━━━━━ Extract provided ━━━━━

1.      Surface and Deep Learning

One issue that we have run into is that students have jumped straight to doing the Step 1-style questions that involve application and problem-solving OR they use Anki for all their retrieval needs. Both necessary, neither sufficient. In working with students, it is very clear that they need to know “the language” of medicine (e.g. what does ischemic mean anyway?) and to have certain facts very easily accessible, but isolated facts will only take you so far. Memorization is needed, but so is the understanding of how all of this material fits together. How do a cluster of symptoms translate into different possible diagnoses? How do those diagnoses affect each other? How do comorbidities impact treatment plans? These aren’t single facts that can be memorized, but understanding processes, systems, organization of knowledge are essential basic science skills for future doctors.

Here, we often advise students to start their medical education careers with a little more memorization and a little less application and to steadily shift such that their clinical training involves very little memorization and mostly application. In terms of third-party materials, this might mean going from an Anki-heavy study plan with some extra strategies for organizing material to a question-bank heavy study plan with a little Anki sprinkled in. But that’s just those two programs, and it is much more important to match the strategy to the material being learned and the learner’s prior knowledge. For example, if a student retained very little from their neuroscience unit, they probably need to do more surface-level review when they get to the brain and behavior course than their peers who retained more.

━━━━━

_Work item_
According to the passage on surface and deep learning, why isn't using Anki for all retrieval needs enough for medical students? Answer in one to three sentences.

━━━━━ Given entries ━━━━━

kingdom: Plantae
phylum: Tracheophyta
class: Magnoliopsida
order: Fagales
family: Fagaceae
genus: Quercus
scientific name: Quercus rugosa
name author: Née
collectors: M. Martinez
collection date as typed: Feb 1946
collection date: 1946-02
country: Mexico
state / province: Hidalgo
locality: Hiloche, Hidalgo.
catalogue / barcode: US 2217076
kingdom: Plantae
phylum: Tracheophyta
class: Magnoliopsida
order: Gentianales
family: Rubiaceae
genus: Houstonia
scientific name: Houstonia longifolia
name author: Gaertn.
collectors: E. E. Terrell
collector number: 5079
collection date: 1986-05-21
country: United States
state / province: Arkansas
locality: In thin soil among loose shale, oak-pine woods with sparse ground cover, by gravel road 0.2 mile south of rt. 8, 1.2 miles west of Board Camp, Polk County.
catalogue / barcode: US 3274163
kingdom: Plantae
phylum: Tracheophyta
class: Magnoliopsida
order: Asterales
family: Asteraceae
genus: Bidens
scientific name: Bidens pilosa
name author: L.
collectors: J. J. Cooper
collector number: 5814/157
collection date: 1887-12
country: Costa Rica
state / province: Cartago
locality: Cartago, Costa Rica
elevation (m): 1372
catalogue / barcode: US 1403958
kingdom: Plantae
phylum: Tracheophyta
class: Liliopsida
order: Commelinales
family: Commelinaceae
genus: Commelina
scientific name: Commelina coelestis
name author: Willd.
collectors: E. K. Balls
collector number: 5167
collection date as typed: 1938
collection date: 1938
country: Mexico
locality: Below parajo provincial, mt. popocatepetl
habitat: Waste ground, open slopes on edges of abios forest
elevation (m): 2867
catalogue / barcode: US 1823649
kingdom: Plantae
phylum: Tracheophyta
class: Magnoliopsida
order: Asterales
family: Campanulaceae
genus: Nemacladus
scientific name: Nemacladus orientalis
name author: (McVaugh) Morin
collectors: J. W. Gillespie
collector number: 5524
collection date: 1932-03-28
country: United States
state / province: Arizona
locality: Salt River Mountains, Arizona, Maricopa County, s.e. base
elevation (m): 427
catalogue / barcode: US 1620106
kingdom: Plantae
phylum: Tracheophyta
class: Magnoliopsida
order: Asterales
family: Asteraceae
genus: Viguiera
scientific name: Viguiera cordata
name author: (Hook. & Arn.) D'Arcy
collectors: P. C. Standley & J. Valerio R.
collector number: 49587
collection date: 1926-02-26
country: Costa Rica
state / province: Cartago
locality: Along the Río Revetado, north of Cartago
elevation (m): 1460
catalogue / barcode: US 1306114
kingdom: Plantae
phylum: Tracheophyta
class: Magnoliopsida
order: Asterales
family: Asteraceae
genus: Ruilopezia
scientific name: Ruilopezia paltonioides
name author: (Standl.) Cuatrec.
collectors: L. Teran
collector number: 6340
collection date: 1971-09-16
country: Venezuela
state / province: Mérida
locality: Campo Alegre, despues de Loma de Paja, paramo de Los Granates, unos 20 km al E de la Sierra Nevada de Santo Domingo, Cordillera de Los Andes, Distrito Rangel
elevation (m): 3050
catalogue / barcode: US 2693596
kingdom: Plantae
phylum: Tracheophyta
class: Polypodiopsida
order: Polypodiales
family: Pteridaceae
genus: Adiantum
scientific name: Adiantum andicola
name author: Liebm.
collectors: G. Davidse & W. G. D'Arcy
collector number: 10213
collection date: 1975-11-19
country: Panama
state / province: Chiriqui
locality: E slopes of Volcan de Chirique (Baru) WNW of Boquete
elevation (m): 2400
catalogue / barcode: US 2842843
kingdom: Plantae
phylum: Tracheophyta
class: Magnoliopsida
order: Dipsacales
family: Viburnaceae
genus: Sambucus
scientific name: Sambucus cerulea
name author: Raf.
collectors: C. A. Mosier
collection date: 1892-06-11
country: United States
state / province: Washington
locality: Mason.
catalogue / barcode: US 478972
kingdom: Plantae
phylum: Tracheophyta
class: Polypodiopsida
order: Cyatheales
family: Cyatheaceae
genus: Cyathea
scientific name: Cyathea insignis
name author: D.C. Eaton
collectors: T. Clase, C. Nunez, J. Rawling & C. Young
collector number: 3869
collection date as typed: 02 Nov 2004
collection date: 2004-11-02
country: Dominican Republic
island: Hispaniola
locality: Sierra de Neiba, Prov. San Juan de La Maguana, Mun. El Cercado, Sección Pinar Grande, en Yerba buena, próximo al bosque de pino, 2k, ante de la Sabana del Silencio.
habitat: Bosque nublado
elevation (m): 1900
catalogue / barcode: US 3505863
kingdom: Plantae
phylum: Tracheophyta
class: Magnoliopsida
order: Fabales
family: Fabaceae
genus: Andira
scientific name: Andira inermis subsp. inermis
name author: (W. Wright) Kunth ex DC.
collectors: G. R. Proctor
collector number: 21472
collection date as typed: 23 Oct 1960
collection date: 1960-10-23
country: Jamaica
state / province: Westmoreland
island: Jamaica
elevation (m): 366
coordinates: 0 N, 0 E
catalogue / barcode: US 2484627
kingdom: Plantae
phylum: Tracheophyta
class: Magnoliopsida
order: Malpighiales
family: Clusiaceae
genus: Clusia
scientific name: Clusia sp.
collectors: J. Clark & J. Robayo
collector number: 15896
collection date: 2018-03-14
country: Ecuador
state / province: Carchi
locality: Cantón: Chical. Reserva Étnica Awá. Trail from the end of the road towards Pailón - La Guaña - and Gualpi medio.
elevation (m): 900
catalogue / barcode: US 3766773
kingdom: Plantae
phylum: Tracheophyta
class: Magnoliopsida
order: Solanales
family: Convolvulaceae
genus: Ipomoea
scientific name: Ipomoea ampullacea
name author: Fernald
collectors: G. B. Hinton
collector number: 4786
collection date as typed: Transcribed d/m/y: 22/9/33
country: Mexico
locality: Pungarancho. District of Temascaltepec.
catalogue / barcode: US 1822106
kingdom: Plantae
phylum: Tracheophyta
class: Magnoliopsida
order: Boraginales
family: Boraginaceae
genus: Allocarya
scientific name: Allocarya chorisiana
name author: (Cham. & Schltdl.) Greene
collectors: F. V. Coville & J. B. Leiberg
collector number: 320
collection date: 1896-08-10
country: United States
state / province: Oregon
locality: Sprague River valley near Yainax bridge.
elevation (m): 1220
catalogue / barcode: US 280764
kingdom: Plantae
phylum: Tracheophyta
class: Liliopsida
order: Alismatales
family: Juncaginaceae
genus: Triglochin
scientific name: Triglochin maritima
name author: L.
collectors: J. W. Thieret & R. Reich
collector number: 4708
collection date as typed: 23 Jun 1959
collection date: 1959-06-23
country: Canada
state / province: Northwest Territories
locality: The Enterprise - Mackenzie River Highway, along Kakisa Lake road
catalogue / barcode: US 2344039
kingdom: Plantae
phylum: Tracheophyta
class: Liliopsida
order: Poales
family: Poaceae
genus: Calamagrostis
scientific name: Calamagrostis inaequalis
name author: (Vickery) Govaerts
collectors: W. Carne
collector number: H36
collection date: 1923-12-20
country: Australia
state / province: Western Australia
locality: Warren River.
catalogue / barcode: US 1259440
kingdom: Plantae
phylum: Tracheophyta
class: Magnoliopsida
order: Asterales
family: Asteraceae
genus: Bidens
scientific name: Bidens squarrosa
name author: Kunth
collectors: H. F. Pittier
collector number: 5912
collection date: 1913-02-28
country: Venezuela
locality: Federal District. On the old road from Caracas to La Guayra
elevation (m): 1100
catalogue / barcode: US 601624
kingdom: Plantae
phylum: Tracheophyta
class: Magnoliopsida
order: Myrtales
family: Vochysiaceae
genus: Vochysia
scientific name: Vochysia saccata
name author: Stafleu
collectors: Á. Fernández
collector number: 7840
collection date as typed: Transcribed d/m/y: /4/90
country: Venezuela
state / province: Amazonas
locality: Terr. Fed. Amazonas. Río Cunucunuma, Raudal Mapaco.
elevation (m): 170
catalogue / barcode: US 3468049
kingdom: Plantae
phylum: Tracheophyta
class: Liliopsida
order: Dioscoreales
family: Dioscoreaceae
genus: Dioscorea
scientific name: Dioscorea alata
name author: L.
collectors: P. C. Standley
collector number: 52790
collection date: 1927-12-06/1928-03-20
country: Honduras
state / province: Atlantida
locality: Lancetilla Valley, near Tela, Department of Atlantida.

━━━━━

_Response to this task_
Memorizing facts and the language of medicine is necessary, but isolated facts only take students so far. They also need to understand how the material fits together: how symptoms translate into possible diagnoses, how diagnoses affect each other and how comorbidities affect treatment plans. These cannot be memorized as single facts.